____ The data

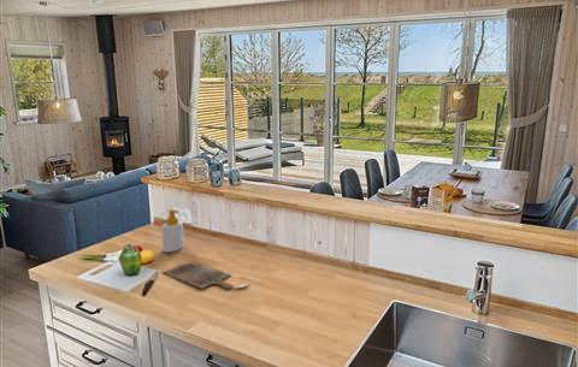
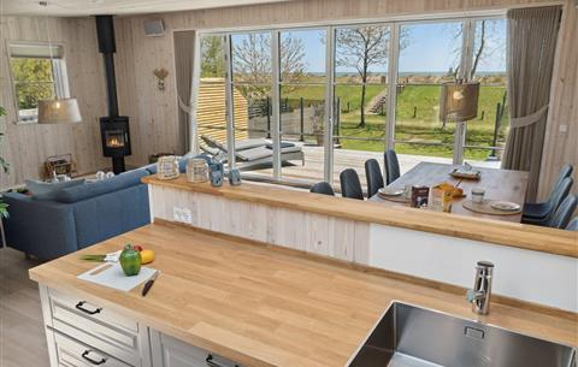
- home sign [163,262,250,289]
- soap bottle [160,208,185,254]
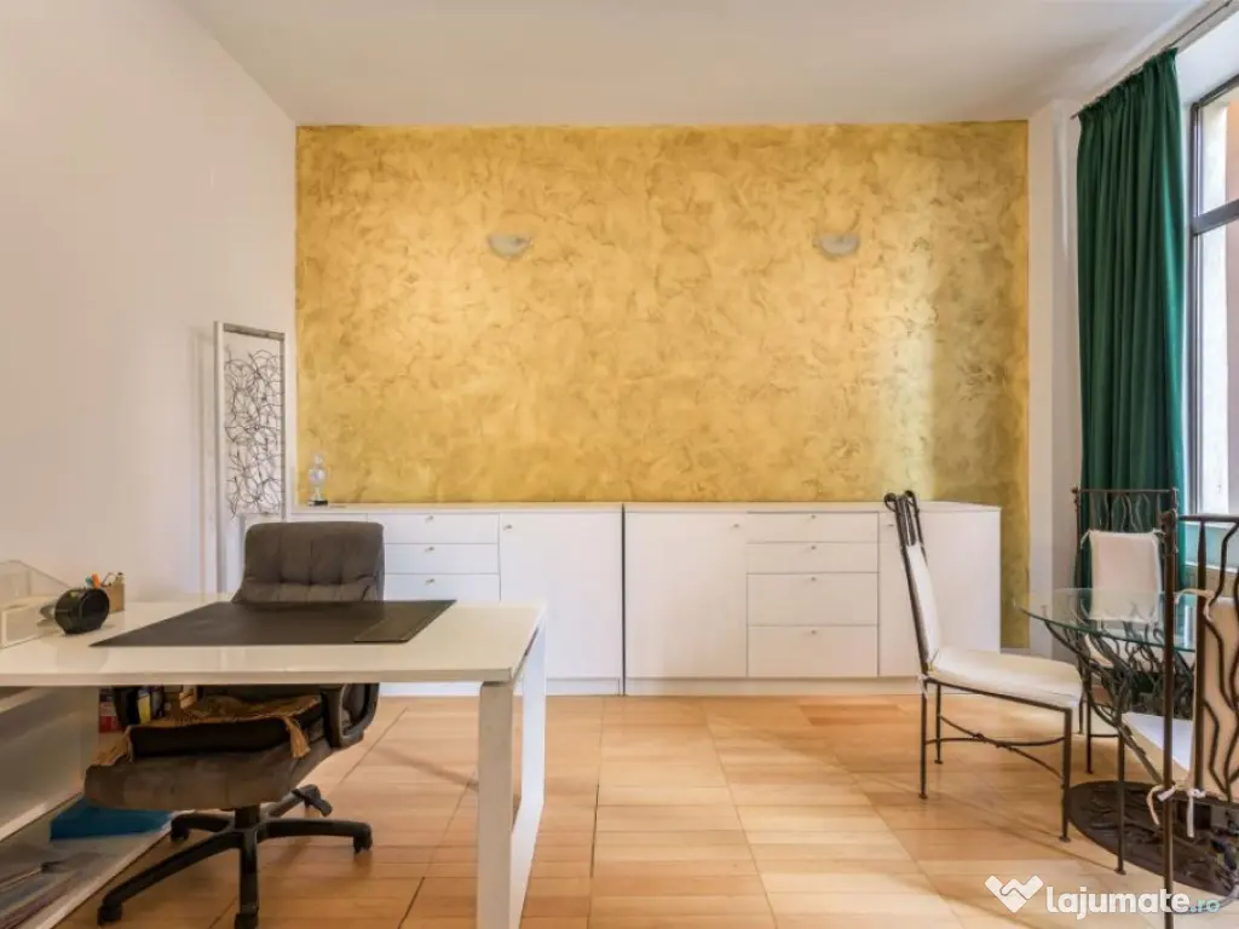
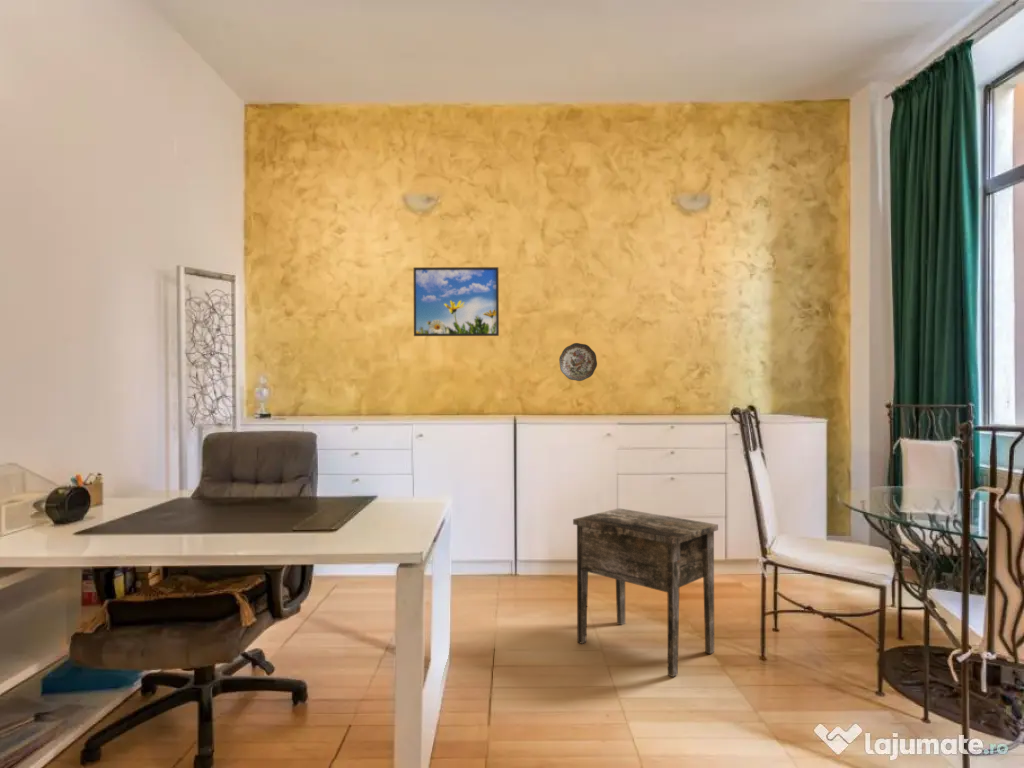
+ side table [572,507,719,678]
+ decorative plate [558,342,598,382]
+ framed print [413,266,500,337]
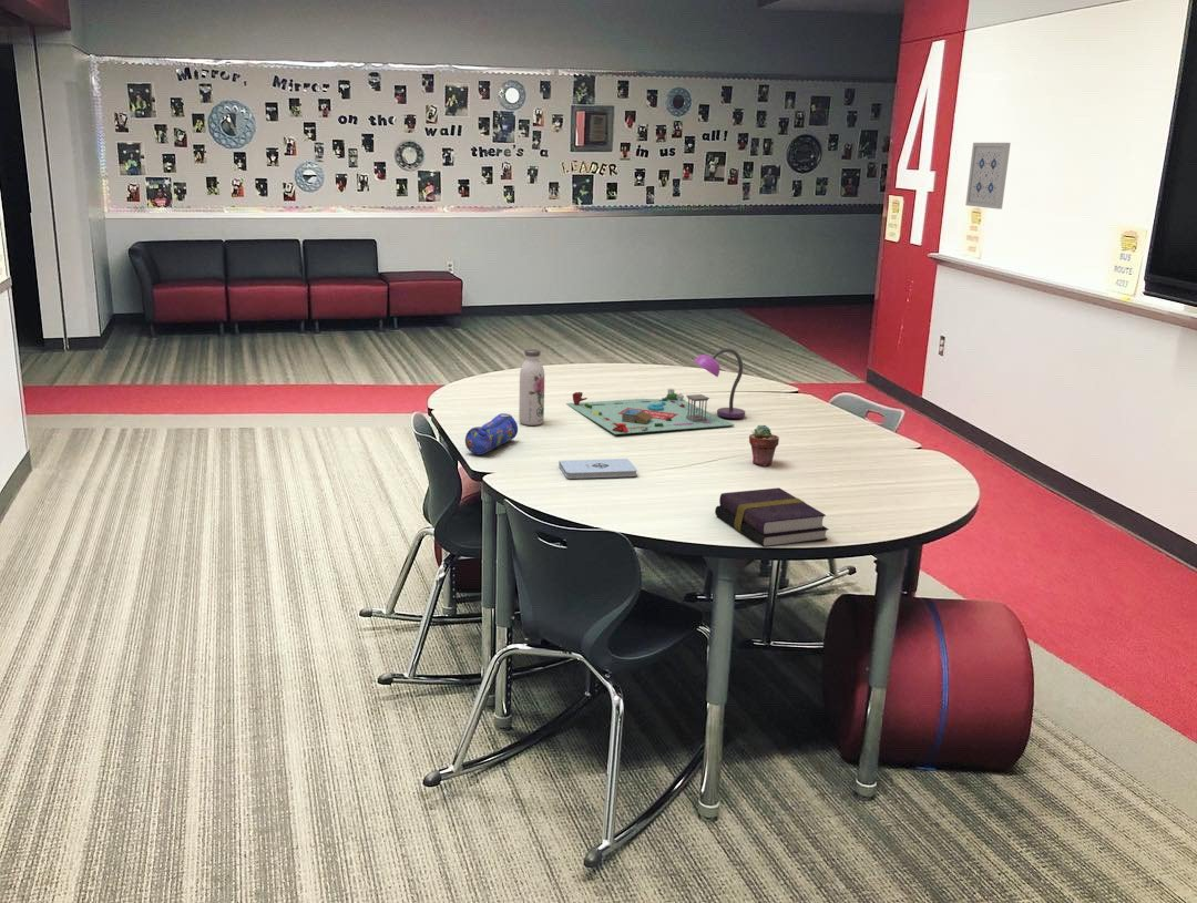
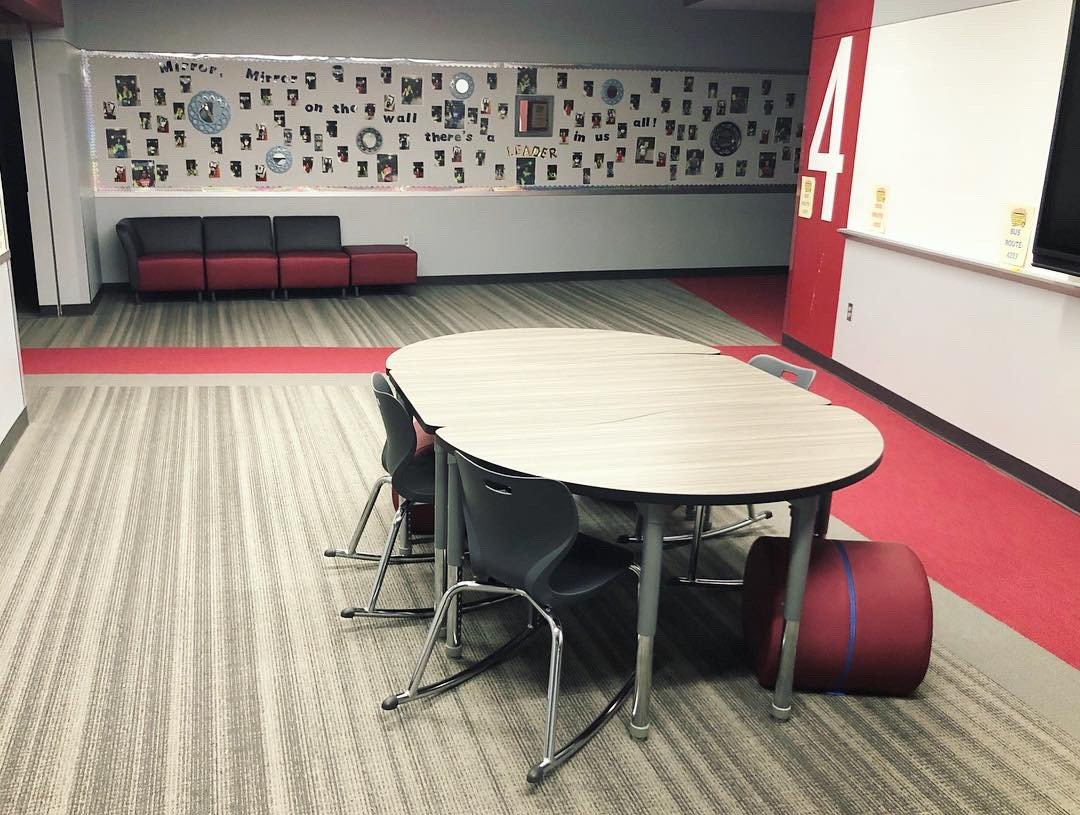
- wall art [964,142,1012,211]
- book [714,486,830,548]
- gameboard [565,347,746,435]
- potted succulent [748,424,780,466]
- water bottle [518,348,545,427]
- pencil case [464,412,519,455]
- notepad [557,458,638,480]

________

» Task brief
Find the line with "side table [572,507,719,678]". Reproduce it and every line after it through the last line above exactly, leaving out the pictures.

» Answer to the exercise
+ side table [572,507,719,678]
+ decorative plate [558,342,598,382]
+ framed print [413,266,500,337]
- wall art [964,142,1012,211]
- book [714,486,830,548]
- gameboard [565,347,746,435]
- potted succulent [748,424,780,466]
- water bottle [518,348,545,427]
- pencil case [464,412,519,455]
- notepad [557,458,638,480]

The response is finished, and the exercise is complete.